Another big challenge here is that we have term limit policies where the government is only in power for four years at a time, so they’re unlikely going to invest in a test today that might save someone from having a heart attack 20 years from now. The return on the investment is not within the government’s four-year term, so there has to be a more long term approach or a vision to implement pharmacogenetics in public healthcare systems. Again, it all comes back to education.
Because of these term limit policies, a lot of the studies have been focused on mental health. Pharmacogenetics is very well established for the biggest impact areas of mental health, like anti-anxiety and antidepressants, because those are always hard to get right.
We know that cardiovascular disease is a huge case for pharmacogenomics. We’ve been doing a few cardiovascular studies with hospitals in Toronto, looking at blood-thinning agents, and we found that the help could be very quick. But if, for example, you’re doing a population study for cardiovascular disease and the impact of pharmacogenetics, you typically have to wait years to understand that the case is better than the control, and that testing is better than not testing.
Anyone doing a clinical trial should be collecting DNA, if not the whole DNA analysis or pharmacogenetic analysis along with it. It doesn’t make sense to do a clinical trial and not take at least a swab because it costs very little compared to the cost of a clinical trial. Take a swab, put the cells in the freezer, or even make DNA and put in the freezer. That doesn’t cost a lot, but it could end up being super valuable down the road.

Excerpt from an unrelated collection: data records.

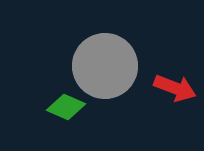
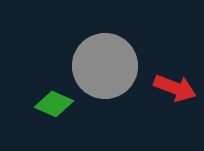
green diamond: moved 12 px left, 3 px up
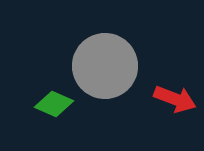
red arrow: moved 11 px down
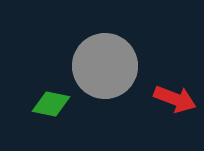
green diamond: moved 3 px left; rotated 12 degrees counterclockwise
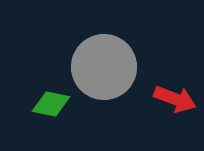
gray circle: moved 1 px left, 1 px down
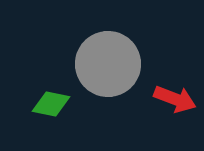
gray circle: moved 4 px right, 3 px up
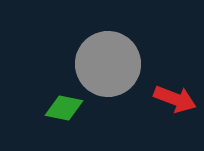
green diamond: moved 13 px right, 4 px down
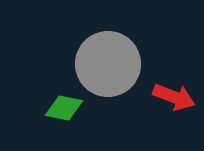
red arrow: moved 1 px left, 2 px up
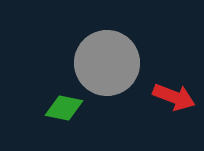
gray circle: moved 1 px left, 1 px up
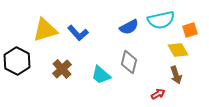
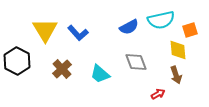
yellow triangle: rotated 44 degrees counterclockwise
yellow diamond: rotated 25 degrees clockwise
gray diamond: moved 7 px right; rotated 35 degrees counterclockwise
cyan trapezoid: moved 1 px left, 1 px up
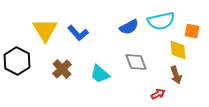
cyan semicircle: moved 1 px down
orange square: moved 2 px right, 1 px down; rotated 28 degrees clockwise
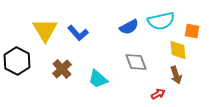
cyan trapezoid: moved 2 px left, 5 px down
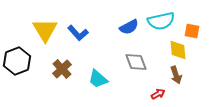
black hexagon: rotated 12 degrees clockwise
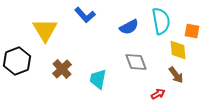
cyan semicircle: rotated 88 degrees counterclockwise
blue L-shape: moved 7 px right, 18 px up
brown arrow: rotated 18 degrees counterclockwise
cyan trapezoid: rotated 60 degrees clockwise
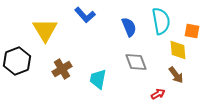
blue semicircle: rotated 84 degrees counterclockwise
brown cross: rotated 12 degrees clockwise
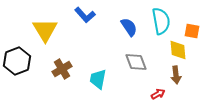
blue semicircle: rotated 12 degrees counterclockwise
brown arrow: rotated 30 degrees clockwise
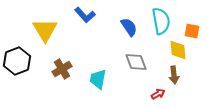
brown arrow: moved 2 px left
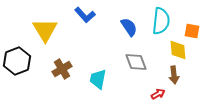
cyan semicircle: rotated 16 degrees clockwise
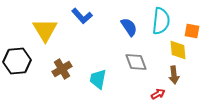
blue L-shape: moved 3 px left, 1 px down
black hexagon: rotated 16 degrees clockwise
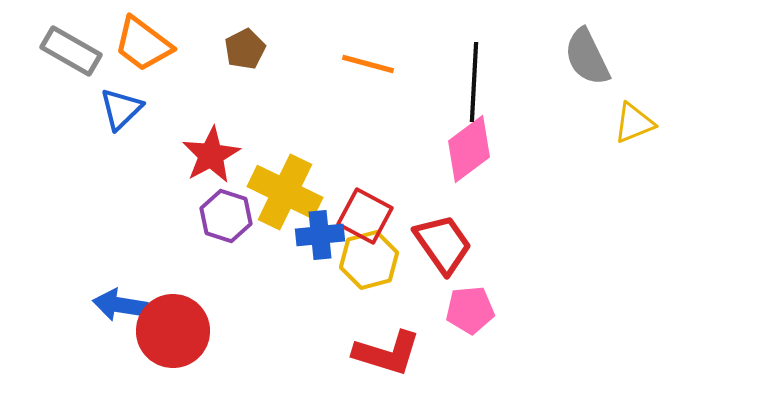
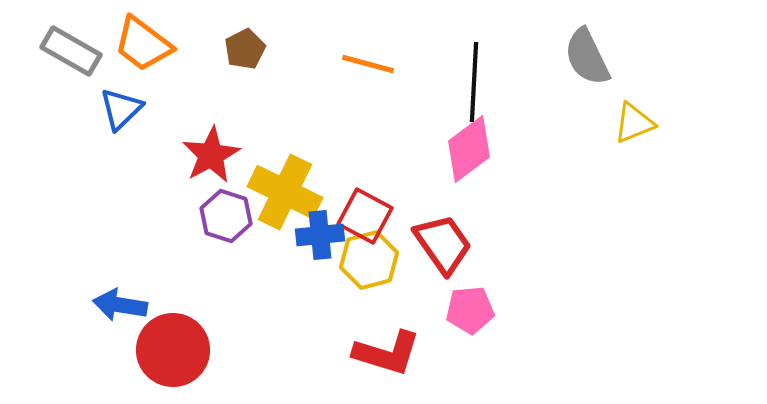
red circle: moved 19 px down
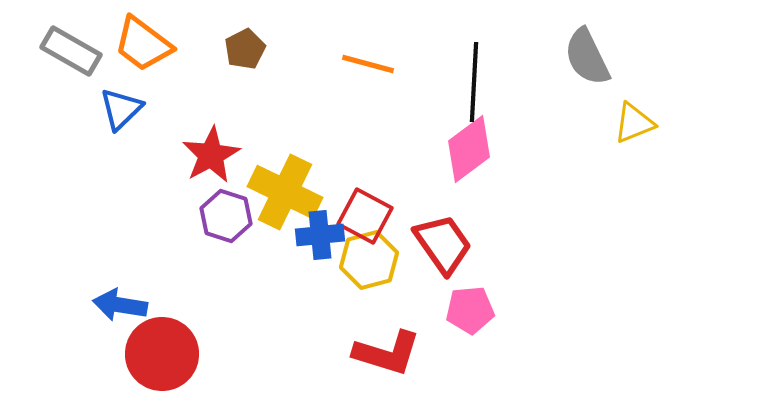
red circle: moved 11 px left, 4 px down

Imagine doing a clinical trial with a drug that helps people with certain genetics, but kills people with a very rare genetic variant disorder. If a couple of people die in a trial, you can figure out why and come up with a companion diagnostic that would rule out risk factors before prescribing the drug.
We are doing studies in that area and hopefully, we can contribute and convince the government to cover pharmacogenetics sometime in the future.
How do you envision the future of your industry?
I think we’ll have real-time biofeedback that doesn’t just look at DNA but at multiple types of biomarkers. As mentioned above, it’s going to be a whole ‘OMICS’ approach. We might have a watch with sensors that reads protein and RNA biomarkers in real-time and gives feedback on what’s happening in the body. Going back to the iron example, your watch might check your iron levels, either once a day or constantly in real-time, and send you notifications about things you should be eating or doing to keep the levels in check. This might be far in the future, but I think we’ll all have our DNA known.